The Random Yak

We Interrupt this Sunday afternoon to bring you a special announcement.

Filed under: Just Yaks — Random Yak @ 12:59 pm on June 6, 2010

A reading from The Yak’s Big Book of Garden Wisdom:

“If it’s on fire, you should probably unplug it and/or turn it off.”

I don’t normally blog on Sundays, but for an ox in a ditch, I’ll make an exception.

I was sitting in my office working on a pleasant project when the contractor who recently fixed up the house across the street (To flip.

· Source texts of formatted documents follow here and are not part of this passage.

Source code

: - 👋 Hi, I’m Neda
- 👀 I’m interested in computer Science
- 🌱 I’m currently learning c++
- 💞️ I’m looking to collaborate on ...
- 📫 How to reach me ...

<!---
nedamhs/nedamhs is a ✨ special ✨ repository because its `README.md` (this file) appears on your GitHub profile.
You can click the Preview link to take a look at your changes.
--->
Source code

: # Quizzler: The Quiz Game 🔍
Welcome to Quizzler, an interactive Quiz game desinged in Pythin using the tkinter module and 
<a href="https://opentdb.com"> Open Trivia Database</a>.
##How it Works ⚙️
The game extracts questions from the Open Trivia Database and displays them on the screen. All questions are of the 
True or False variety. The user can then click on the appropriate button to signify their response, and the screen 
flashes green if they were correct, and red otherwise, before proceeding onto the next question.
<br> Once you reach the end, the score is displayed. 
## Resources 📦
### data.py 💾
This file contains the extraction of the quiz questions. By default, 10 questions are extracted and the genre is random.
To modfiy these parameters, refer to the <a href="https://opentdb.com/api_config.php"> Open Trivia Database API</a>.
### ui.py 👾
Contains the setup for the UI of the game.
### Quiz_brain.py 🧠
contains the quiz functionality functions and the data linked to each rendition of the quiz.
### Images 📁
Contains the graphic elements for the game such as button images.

In a bad market.  Should have been my first clue.) showed up to maintain the lawn.  The house is vacant, you see, and although they used cheap sod (which doesn’t look nearly as nice as my own recently-redone swath of green, but I digress) it does occasionally want a clip.  In itself, nothing unusual there.

The contractor went around the corner into the garage, pulled out the mower, and cranked it up … at which point the machine belched out a cloud of acrid-looking smoke larger than the contractor’s F-250 pickup.  About four times larger.  The plume went up like a mushroom cloud, to my amusement and the contractor’s dismay.

Two minutes later I, too, flipped to the dismay side of the aisle.  Because the contractor restarted the mower (sending up a second plume of epic proportions) and started mowing the lawn anyway – with the recalcitrant mower belching smoke like half the tribes of the American Southwest calling for reinforcements.  Seriously – the cannons at Antietam didn’t send up this much smoke.  Yet on and on our contractor friend mowed, blissfully ignoring the billowing clouds of carcinogens wafting across the lawn, over the house, and around the cul de sac.  At least, I assume there was ignoring going on.  At some points the smoke was so thick I couldn’t actually see across the street.

By the end, the contractor was literally running across the lawn, apparently hoping to finish the job before the mower either quit working or exploded in flames.  I watched from the office window, not sure whether to place my money on terminate or incinerate – or both.

Fortunately, the lawn is small (much smaller than mine, due to the wedge-shaped lots and the fact that said contractor turned half the front lawn into ugly_garden_lined_with_rocks_001 rather than sodding the whole thing) and by some miracle the mower actually managed to survive the job.  As I write, the contractor is loading the unruly machine into the F-250, hopefully for a much-needed ride to some garden tool E.R.

That or there’s a civil war re-enactment somewhere that needs a stand-in for the cannon.